*Provided material*.
────────────────

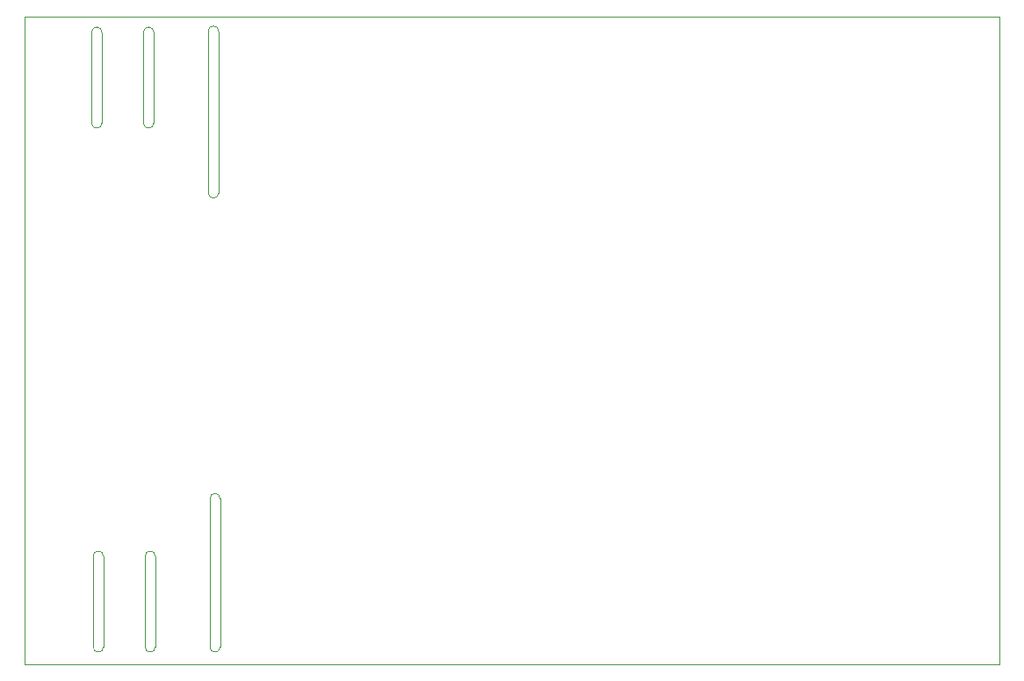
<source format=gbr>
G04 #@! TF.GenerationSoftware,KiCad,Pcbnew,(5.1.4)-1*
G04 #@! TF.CreationDate,2020-01-12T19:46:34+08:00*
G04 #@! TF.ProjectId,i2c x2 relays socketed,69326320-7832-4207-9265-6c6179732073,rev?*
G04 #@! TF.SameCoordinates,Original*
G04 #@! TF.FileFunction,Profile,NP*
%FSLAX46Y46*%
G04 Gerber Fmt 4.6, Leading zero omitted, Abs format (unit mm)*
G04 Created by KiCad (PCBNEW (5.1.4)-1) date 2020-01-12 19:46:34*
%MOMM*%
%LPD*%
G04 APERTURE LIST*
%ADD10C,0.050000*%
G04 APERTURE END LIST*
D10*
X20850000Y-44500000D02*
X20850000Y-58800000D01*
X21850000Y-58800000D02*
G75*
G02X20850000Y-58800000I-500000J0D01*
G01*
X20850000Y-44500000D02*
G75*
G02X21850000Y-44500000I500000J0D01*
G01*
X21850000Y-58800000D02*
X21850000Y-44500000D01*
X21700000Y-15000000D02*
X21700000Y600000D01*
X20700000Y600000D02*
G75*
G02X21700000Y600000I500000J0D01*
G01*
X21700000Y-15000000D02*
G75*
G02X20700000Y-15000000I-500000J0D01*
G01*
X20700000Y600000D02*
X20700000Y-15000000D01*
X15450000Y-8250000D02*
X15450000Y500000D01*
X14450000Y500000D02*
G75*
G02X15450000Y500000I500000J0D01*
G01*
X15450000Y-8250000D02*
G75*
G02X14450000Y-8250000I-500000J0D01*
G01*
X14450000Y500000D02*
X14450000Y-8250000D01*
X10450000Y-8250000D02*
X10450000Y500000D01*
X9450000Y500000D02*
G75*
G02X10450000Y500000I500000J0D01*
G01*
X10450000Y-8250000D02*
G75*
G02X9450000Y-8250000I-500000J0D01*
G01*
X9450000Y500000D02*
X9450000Y-8250000D01*
X14600000Y-50050000D02*
X14600000Y-58800000D01*
X15600000Y-58800000D02*
G75*
G02X14600000Y-58800000I-500000J0D01*
G01*
X14600000Y-50050000D02*
G75*
G02X15600000Y-50050000I500000J0D01*
G01*
X15600000Y-58800000D02*
X15600000Y-50050000D01*
X9600000Y-50050000D02*
X9600000Y-58800000D01*
X10600000Y-58800000D02*
X10600000Y-50050000D01*
X9600000Y-50050000D02*
G75*
G02X10600000Y-50050000I500000J0D01*
G01*
X10600000Y-58800000D02*
G75*
G02X9600000Y-58800000I-500000J0D01*
G01*
X97000000Y2000000D02*
X3000000Y2000000D01*
X97000000Y-60500000D02*
X97000000Y2000000D01*
X3000000Y-60500000D02*
X97000000Y-60500000D01*
X3000000Y2000000D02*
X3000000Y-60500000D01*
M02*

</source>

────────────────

*What is expected*.
Reproduce each entry exactly as given; no pictures, please.

*Answer section*.
<source format=gbr>
G04 #@! TF.GenerationSoftware,KiCad,Pcbnew,(5.1.4)-1*
G04 #@! TF.CreationDate,2020-01-12T19:46:34+08:00*
G04 #@! TF.ProjectId,i2c x2 relays socketed,69326320-7832-4207-9265-6c6179732073,rev?*
G04 #@! TF.SameCoordinates,Original*
G04 #@! TF.FileFunction,Profile,NP*
%FSLAX46Y46*%
G04 Gerber Fmt 4.6, Leading zero omitted, Abs format (unit mm)*
G04 Created by KiCad (PCBNEW (5.1.4)-1) date 2020-01-12 19:46:34*
%MOMM*%
%LPD*%
G04 APERTURE LIST*
%ADD10C,0.050000*%
G04 APERTURE END LIST*
D10*
X20850000Y-44500000D02*
X20850000Y-58800000D01*
X21850000Y-58800000D02*
G75*
G02X20850000Y-58800000I-500000J0D01*
G01*
X20850000Y-44500000D02*
G75*
G02X21850000Y-44500000I500000J0D01*
G01*
X21850000Y-58800000D02*
X21850000Y-44500000D01*
X21700000Y-15000000D02*
X21700000Y600000D01*
X20700000Y600000D02*
G75*
G02X21700000Y600000I500000J0D01*
G01*
X21700000Y-15000000D02*
G75*
G02X20700000Y-15000000I-500000J0D01*
G01*
X20700000Y600000D02*
X20700000Y-15000000D01*
X15450000Y-8250000D02*
X15450000Y500000D01*
X14450000Y500000D02*
G75*
G02X15450000Y500000I500000J0D01*
G01*
X15450000Y-8250000D02*
G75*
G02X14450000Y-8250000I-500000J0D01*
G01*
X14450000Y500000D02*
X14450000Y-8250000D01*
X10450000Y-8250000D02*
X10450000Y500000D01*
X9450000Y500000D02*
G75*
G02X10450000Y500000I500000J0D01*
G01*
X10450000Y-8250000D02*
G75*
G02X9450000Y-8250000I-500000J0D01*
G01*
X9450000Y500000D02*
X9450000Y-8250000D01*
X14600000Y-50050000D02*
X14600000Y-58800000D01*
X15600000Y-58800000D02*
G75*
G02X14600000Y-58800000I-500000J0D01*
G01*
X14600000Y-50050000D02*
G75*
G02X15600000Y-50050000I500000J0D01*
G01*
X15600000Y-58800000D02*
X15600000Y-50050000D01*
X9600000Y-50050000D02*
X9600000Y-58800000D01*
X10600000Y-58800000D02*
X10600000Y-50050000D01*
X9600000Y-50050000D02*
G75*
G02X10600000Y-50050000I500000J0D01*
G01*
X10600000Y-58800000D02*
G75*
G02X9600000Y-58800000I-500000J0D01*
G01*
X97000000Y2000000D02*
X3000000Y2000000D01*
X97000000Y-60500000D02*
X97000000Y2000000D01*
X3000000Y-60500000D02*
X97000000Y-60500000D01*
X3000000Y2000000D02*
X3000000Y-60500000D01*
M02*

</source>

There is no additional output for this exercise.